━━━━━ EXTRACT PROVIDED

Abstract -High energy cost has become a salient constraint of the next generation of multicore based supercomputers. One approach that has the potential to conserve energy is to reduce the number of resources allocated for a given parallel application. However, this approach raises the concern that utilizing bounded resources may adversely affect performance. In this paper, we demonstrate that utilizing bounded resources to execute parallel tasks with dependency on multicore systems can actually conserve energy without degrading performance. We achieve this goal by proposing BREES, an energy-efficient scheduling algorithm for multicore systems with bounded resources. The proposed BREES algorithm takes advantage of the Dynamic Voltage Scaling (DVS) algorithm and the task duplication strategy. In addition, a dynamic waiting window (DWW) is implemented in BREES to handle the system hardware heterogeneity. We evaluate the effectiveness of BREES by conducting a series of experiments using both realworld and synthetically generated parallel applications on fifteen different multicore processors and four well-known high speed networks.

━━━━━━━━━━
━━━━━ PROVIDED RECORDS

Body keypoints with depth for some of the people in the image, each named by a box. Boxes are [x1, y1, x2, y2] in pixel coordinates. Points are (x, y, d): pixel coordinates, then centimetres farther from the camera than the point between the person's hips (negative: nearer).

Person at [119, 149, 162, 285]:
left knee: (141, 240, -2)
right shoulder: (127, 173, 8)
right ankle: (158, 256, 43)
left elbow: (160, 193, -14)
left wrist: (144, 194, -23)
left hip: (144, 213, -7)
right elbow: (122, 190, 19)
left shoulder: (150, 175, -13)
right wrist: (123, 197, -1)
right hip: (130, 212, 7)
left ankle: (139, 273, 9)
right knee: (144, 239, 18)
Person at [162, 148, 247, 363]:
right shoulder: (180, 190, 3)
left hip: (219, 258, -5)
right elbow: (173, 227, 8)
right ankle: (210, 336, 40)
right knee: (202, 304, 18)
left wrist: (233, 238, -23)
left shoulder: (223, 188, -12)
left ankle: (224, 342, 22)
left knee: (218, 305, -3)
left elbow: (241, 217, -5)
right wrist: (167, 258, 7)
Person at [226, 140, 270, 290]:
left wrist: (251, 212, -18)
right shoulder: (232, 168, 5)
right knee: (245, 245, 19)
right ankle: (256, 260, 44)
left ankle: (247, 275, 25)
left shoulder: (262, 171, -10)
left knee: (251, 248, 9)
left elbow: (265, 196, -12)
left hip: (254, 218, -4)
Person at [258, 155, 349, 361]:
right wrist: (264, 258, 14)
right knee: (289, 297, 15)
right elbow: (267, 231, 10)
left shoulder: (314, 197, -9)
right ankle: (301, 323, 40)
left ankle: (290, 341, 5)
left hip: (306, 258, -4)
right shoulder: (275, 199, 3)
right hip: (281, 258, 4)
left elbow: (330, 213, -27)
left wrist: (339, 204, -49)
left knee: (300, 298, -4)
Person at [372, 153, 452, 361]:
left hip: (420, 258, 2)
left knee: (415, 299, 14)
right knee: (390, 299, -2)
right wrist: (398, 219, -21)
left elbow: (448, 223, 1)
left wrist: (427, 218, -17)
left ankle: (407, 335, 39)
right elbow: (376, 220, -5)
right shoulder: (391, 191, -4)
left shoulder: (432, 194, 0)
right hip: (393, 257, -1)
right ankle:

━━━━━━━━━━

◆ **ACTIVITY**
Indicate whether each statement below agrees with the abstract on energy-efficient scheduling above, answering yes or no and quoting the deciding words of the abstract. 1. BREES makes use of Dynamic Voltage Scaling and a task duplication strategy. 2. The experiments were run on twelve different multicore processors. 3. The dynamic waiting window in BREES serves to handle network latency.

◆ **ANSWER SECTION**
1. Yes: "The proposed BREES algorithm takes advantage of the Dynamic Voltage Scaling (DVS) algorithm and the task duplication strategy."
2. No: "on fifteen different multicore processors"
3. No: "a dynamic waiting window (DWW) is implemented in BREES to handle the system hardware heterogeneity"